EU-Lieferkettengesetz verpflichtet Unternehmen zu fairer und nachhaltiger Wirtschaft
Das EU-Lieferkettengesetz verpflichtet Unternehmen zur Achtung von Menschenrechten und Umweltschutz entlang ihrer Lieferketten. Alles Wissenswerte über die neue Gesetzesdirektive.
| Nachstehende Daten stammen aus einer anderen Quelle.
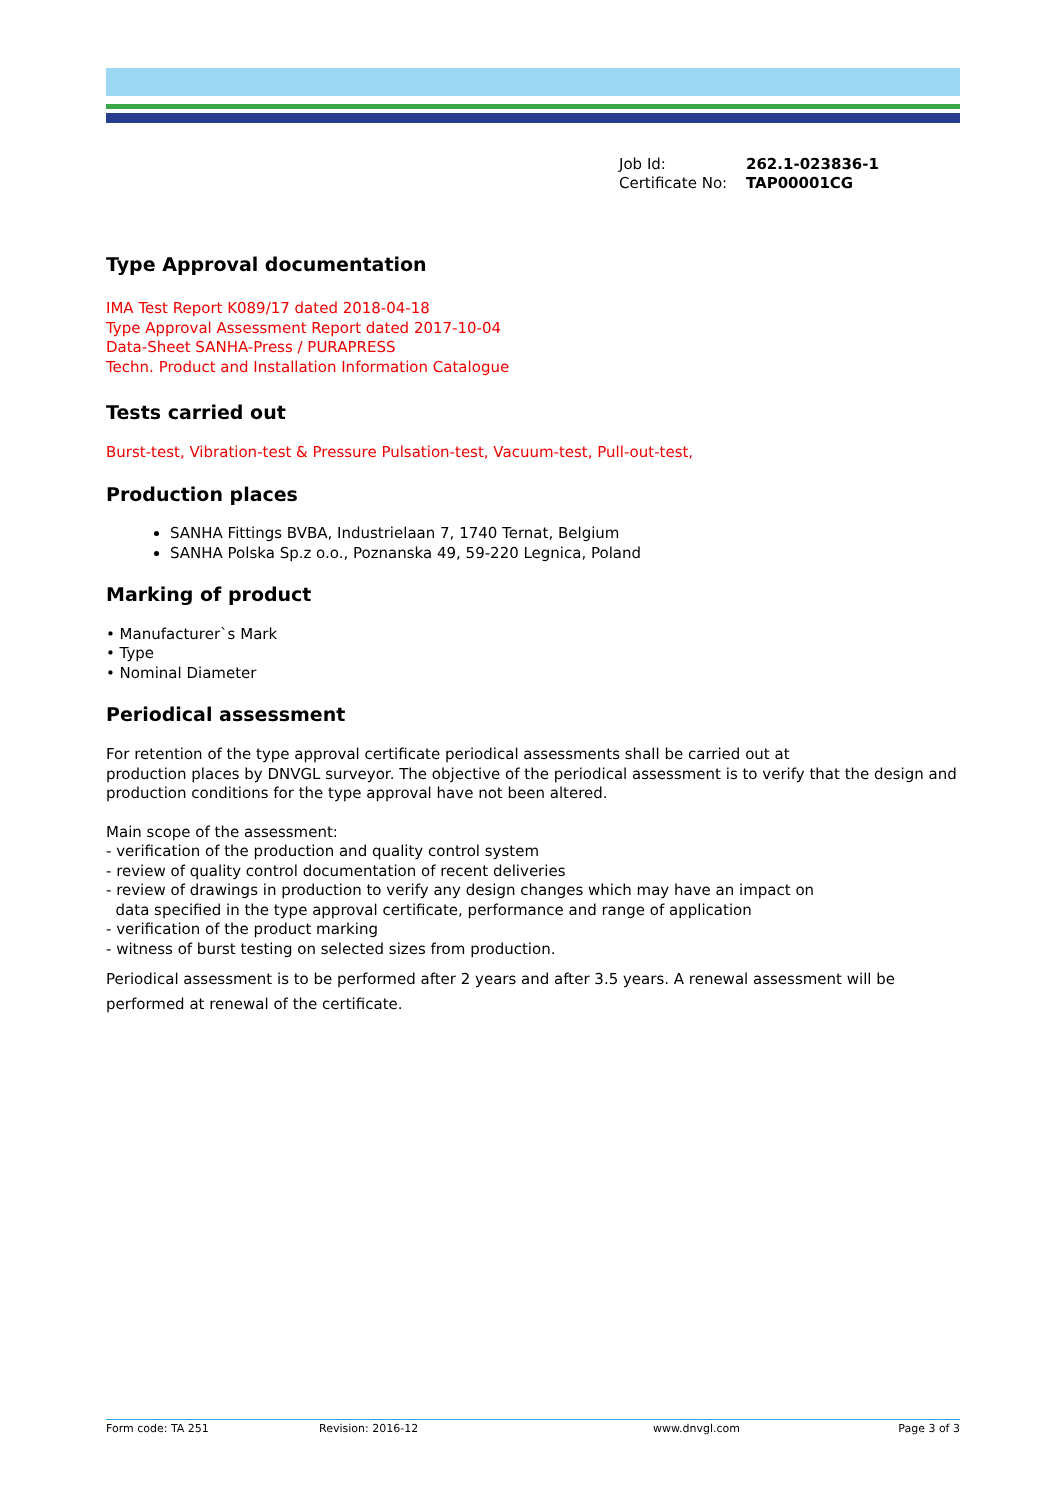Job Id: 262.1-023836-1
Certificate No: TAP00001CG
Type Approval documentation
IMA Test Report K089/17 dated 2018-04-18
Type Approval Assessment Report dated 2017-10-04
Data-Sheet SANHA-Press / PURAPRESS
Techn. Product and Installation Information Catalogue
Tests carried out
Burst-test, Vibration-test & Pressure Pulsation-test, Vacuum-test, Pull-out-test,
Production places
SANHA Fittings BVBA, Industrielaan 7, 1740 Ternat, Belgium
SANHA Polska Sp.z o.o., Poznanska 49, 59-220 Legnica, Poland
Marking of product
• Manufacturer`s Mark
• Type
• Nominal Diameter
Periodical assessment
For retention of the type approval certificate periodical assessments shall be carried out at
production places by DNVGL surveyor. The objective of the periodical assessment is to verify that the design and production conditions for the type approval have not been altered.
Main scope of the assessment:
- verification of the production and quality control system
- review of quality control documentation of recent deliveries
- review of drawings in production to verify any design changes which may have an impact on
data specified in the type approval certificate, performance and range of application
- verification of the product marking
- witness of burst testing on selected sizes from production.
Periodical assessment is to be performed after 2 years and after 3.5 years. A renewal assessment will be performed at renewal of the certificate.
Form code: TA 251 Revision: 2016-12 www.dnvgl.com Page 3 of 3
Das EU-Parlament hat dem EU-Lieferkettengesetz, der Corporate Sustainability Due Diligence Directive (CSDDD), zugestimmt. In einer stufenweise Anwendung wird das Gesetz EU-Unternehmen ab 1.000 Mitarbeitenden und mindestens 450 Millionen Euro Umsatz verpflichten, menschenrechtliche und bestimmte umweltbezogene Risiken in ihren Wertschöpfungsketten zu ermitteln, Präventions- und Abhilfemaßnahmen zu ergreifen und darüber zu berichten. Die CSDDD geht in einigen Bereichen über das seit Januar 2023 geltende deutsche Lieferkettengesetz (LkSG) hinaus.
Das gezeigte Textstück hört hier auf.